**Records**
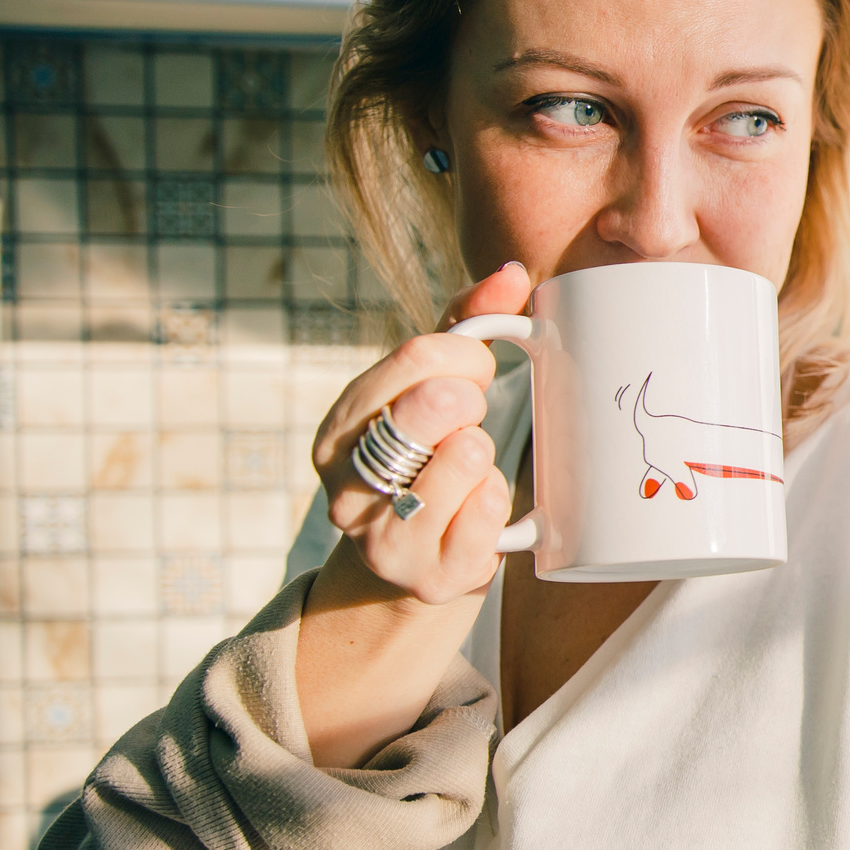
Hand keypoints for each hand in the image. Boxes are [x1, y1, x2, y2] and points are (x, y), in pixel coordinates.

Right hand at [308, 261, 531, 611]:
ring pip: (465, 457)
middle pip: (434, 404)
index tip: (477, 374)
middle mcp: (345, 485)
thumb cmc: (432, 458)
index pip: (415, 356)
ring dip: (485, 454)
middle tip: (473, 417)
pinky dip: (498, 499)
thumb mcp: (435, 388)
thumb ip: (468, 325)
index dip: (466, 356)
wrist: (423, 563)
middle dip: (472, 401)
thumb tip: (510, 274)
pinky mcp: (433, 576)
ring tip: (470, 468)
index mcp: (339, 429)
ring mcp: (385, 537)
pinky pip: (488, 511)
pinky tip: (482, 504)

...

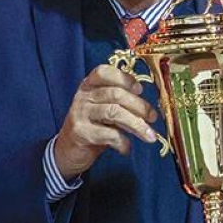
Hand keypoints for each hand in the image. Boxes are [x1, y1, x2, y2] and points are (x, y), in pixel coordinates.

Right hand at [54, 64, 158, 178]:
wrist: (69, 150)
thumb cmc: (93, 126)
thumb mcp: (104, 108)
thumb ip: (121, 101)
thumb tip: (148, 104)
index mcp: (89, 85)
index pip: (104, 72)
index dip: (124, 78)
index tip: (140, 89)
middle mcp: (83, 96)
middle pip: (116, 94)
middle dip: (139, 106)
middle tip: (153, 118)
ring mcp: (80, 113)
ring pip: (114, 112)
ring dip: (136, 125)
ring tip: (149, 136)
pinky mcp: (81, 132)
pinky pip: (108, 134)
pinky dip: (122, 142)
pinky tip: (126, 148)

...

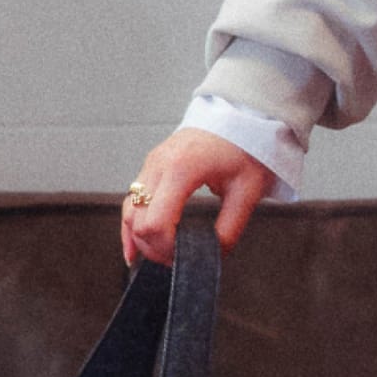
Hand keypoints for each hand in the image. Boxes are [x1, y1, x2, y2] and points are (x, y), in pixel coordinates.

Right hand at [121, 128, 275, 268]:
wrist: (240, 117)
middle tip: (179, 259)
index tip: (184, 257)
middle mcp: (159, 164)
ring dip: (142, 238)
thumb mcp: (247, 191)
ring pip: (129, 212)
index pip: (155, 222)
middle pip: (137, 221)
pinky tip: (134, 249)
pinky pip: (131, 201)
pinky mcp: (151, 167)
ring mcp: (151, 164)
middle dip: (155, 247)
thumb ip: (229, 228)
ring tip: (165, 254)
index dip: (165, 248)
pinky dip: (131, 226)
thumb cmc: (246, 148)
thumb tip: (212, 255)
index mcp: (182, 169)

**Exercise prompt**
Within the data above, the span starting at the line containing "thumb ip: (468, 325)" and ending at the line containing "pinky tip: (482, 504)" is to be retyped exactly, with no other lines.

**Task result**
thumb ip: (468, 325)
index dip: (466, 356)
wrist: (423, 563)
middle dip: (472, 401)
thumb tip: (510, 274)
pinky mcp: (433, 576)
ring tip: (470, 468)
index mcp: (339, 429)
ring mcp: (385, 537)
pinky pip: (488, 511)
pinky tip: (482, 504)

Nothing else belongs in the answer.